**Task to complete**
Set down the final stretch of the data, from the line that holds "Annotated regions visible" through the last line, both included, with pictures left out.

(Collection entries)
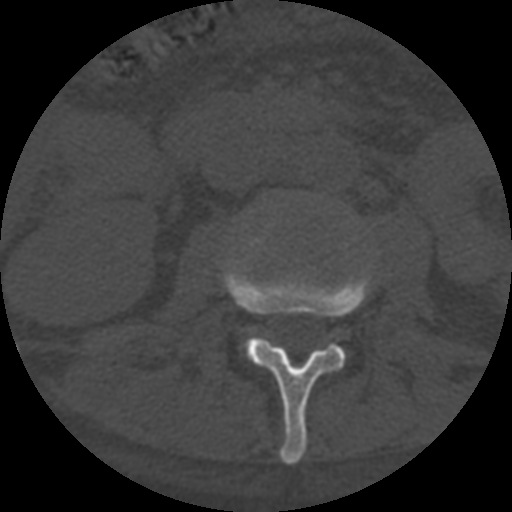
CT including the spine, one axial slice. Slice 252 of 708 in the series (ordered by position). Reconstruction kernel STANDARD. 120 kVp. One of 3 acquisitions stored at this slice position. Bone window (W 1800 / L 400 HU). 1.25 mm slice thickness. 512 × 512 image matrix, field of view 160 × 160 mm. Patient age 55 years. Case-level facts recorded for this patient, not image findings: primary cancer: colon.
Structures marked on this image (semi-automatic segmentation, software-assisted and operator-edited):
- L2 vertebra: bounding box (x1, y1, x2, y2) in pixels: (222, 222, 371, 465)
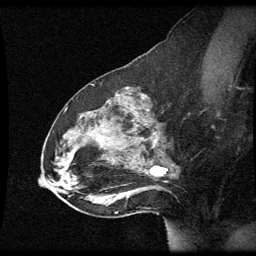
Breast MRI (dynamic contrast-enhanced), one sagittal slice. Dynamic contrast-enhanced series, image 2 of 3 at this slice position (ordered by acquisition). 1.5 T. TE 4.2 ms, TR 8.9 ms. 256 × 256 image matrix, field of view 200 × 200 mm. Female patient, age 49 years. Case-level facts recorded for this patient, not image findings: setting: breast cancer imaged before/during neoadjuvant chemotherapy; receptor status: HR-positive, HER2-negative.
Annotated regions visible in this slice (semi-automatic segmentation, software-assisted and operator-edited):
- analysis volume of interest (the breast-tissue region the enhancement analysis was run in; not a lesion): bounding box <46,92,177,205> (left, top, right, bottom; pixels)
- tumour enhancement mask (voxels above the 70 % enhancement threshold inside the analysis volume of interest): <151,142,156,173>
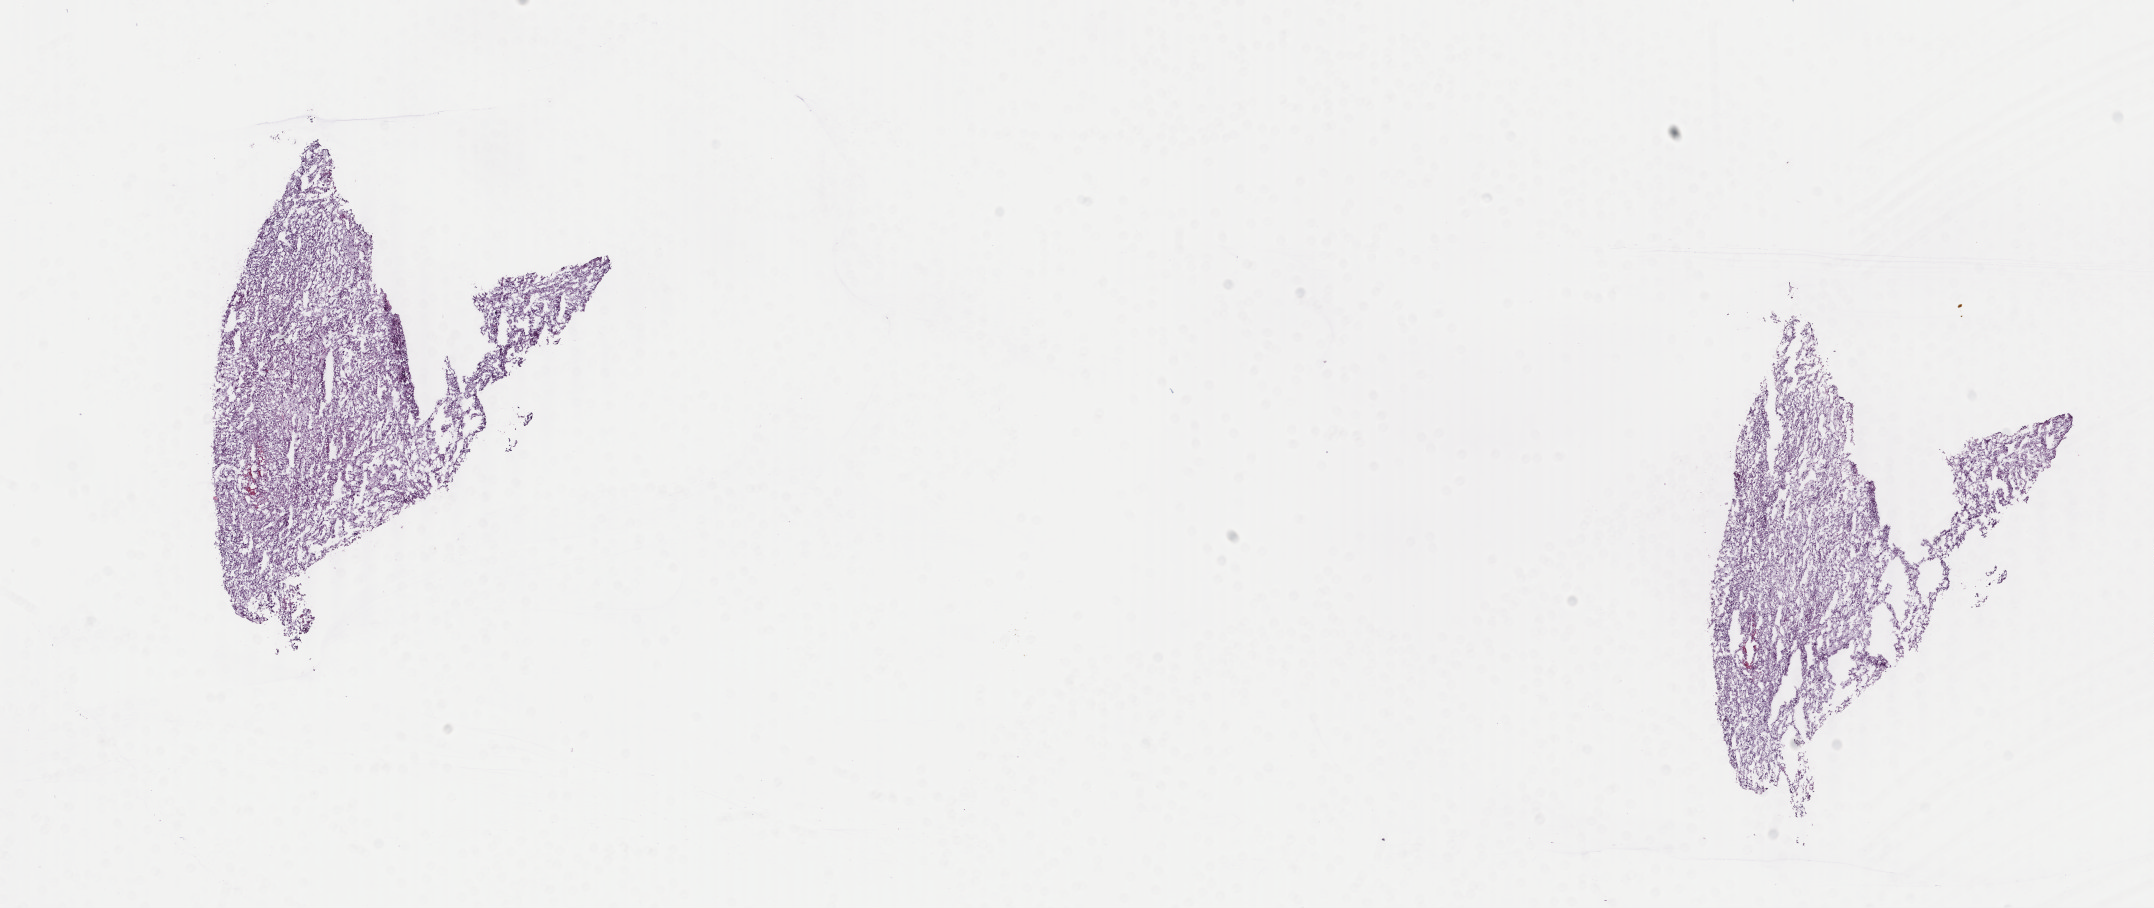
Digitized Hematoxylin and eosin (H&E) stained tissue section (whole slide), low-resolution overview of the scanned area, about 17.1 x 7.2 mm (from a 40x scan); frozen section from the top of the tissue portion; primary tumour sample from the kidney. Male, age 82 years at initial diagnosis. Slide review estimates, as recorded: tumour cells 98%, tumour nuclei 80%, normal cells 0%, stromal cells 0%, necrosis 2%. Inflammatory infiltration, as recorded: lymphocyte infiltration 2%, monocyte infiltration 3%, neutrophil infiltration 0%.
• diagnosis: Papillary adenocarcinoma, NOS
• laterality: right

**Answer section**
Annotated regions visible in this slice (semi-automatic segmentation, software-assisted and operator-edited):
- analysis volume of interest (the breast-tissue region the enhancement analysis was run in; not a lesion): bounding box <46,92,177,205> (left, top, right, bottom; pixels)
- tumour enhancement mask (voxels above the 70 % enhancement threshold inside the analysis volume of interest): <151,142,156,173>
Digitized Hematoxylin and eosin (H&E) stained tissue section (whole slide), low-resolution overview of the scanned area, about 17.1 x 7.2 mm (from a 40x scan); frozen section from the top of the tissue portion; primary tumour sample from the kidney. Male, age 82 years at initial diagnosis. Slide review estimates, as recorded: tumour cells 98%, tumour nuclei 80%, normal cells 0%, stromal cells 0%, necrosis 2%. Inflammatory infiltration, as recorded: lymphocyte infiltration 2%, monocyte infiltration 3%, neutrophil infiltration 0%.
• diagnosis: Papillary adenocarcinoma, NOS
• laterality: right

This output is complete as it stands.